6 October, 2018
VENUESTHE BUS STATION
Title: The War That Never Was
Courtesy: The Artist
I have been invited to produce a video on Taiwan and Cold War for an exhibition. So out of curiosity, the other day, I asked my mother if she knew what the Cold War was and she replied: “who was that?”
My mother, born in 1938, in a poverty-stricken mountainous region in central Taiwan received little education and worked her entire life before and after she was married to my father. Taiwan’s longest martial law in history (1949-1987) had little effect on her. Her whole life was merely to work for a meager survival. She told me that back then, there was no electricity in our village and she, after working the whole day on the rice paddy, used to ride an old bicycle to the nearest town to charge a battery for the household electricity. She lost track of how many times she ran into the dirt creek in the dark when coming back with a charged battery and me in the backseat.

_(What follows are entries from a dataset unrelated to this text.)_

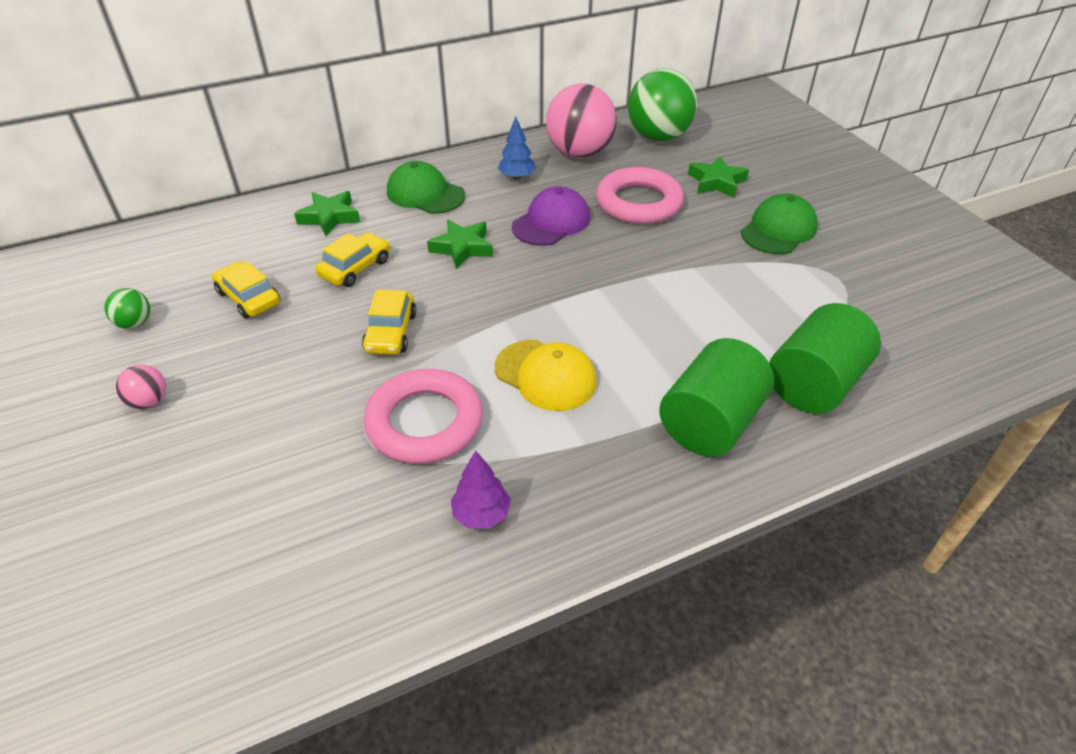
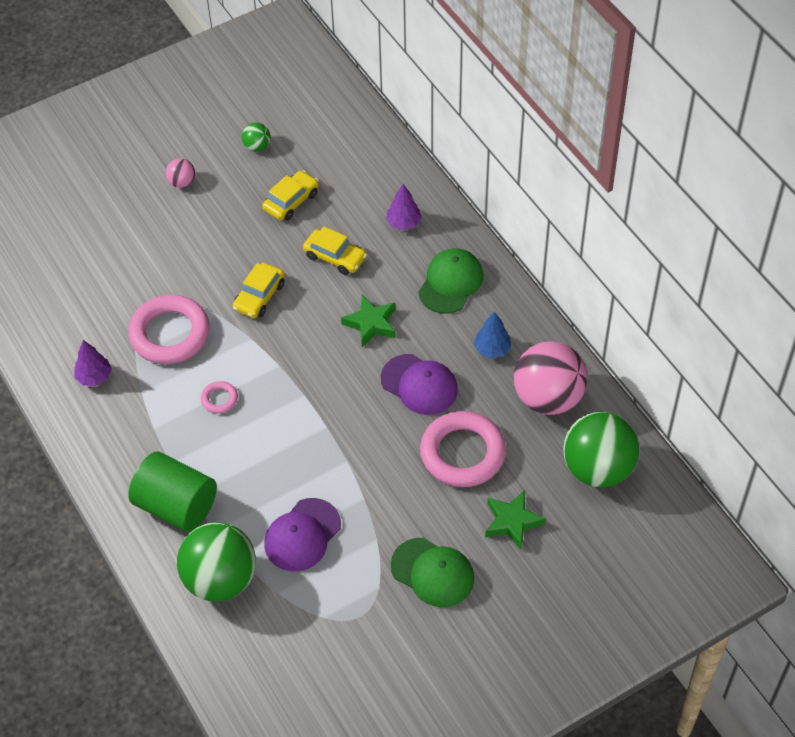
camera: 85 degrees right, 10 degrees up
(330, 217) = (403, 223): green star -> purple tree
(391, 332) = (259, 296): yellow car -> yellow car turned 60 degrees counterclockwise
(545, 375) = (219, 399): yellow cap -> pink ring
(744, 313) = (302, 535): none -> purple cap
(814, 384) = (220, 579): green cylinder -> green ball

This interview-based video is centered on my mother. I am the interviewer and my mother the interviewee. All the questions are about her life from a rural, poor and uneducated girl to a wife and a mother of five children, working in scorching rice field, later a washer-woman and a domestic cleaner until the mid 2000s, less than ten years ago.
The questions about her life juxtapose with the years when the historical events took place during the Cold War. The latter is done with historical images, from the Iron Curtain Museum in Hungary and Magnum Photos archives intertwined with the interview with my mother, who has never heard of the Cold War.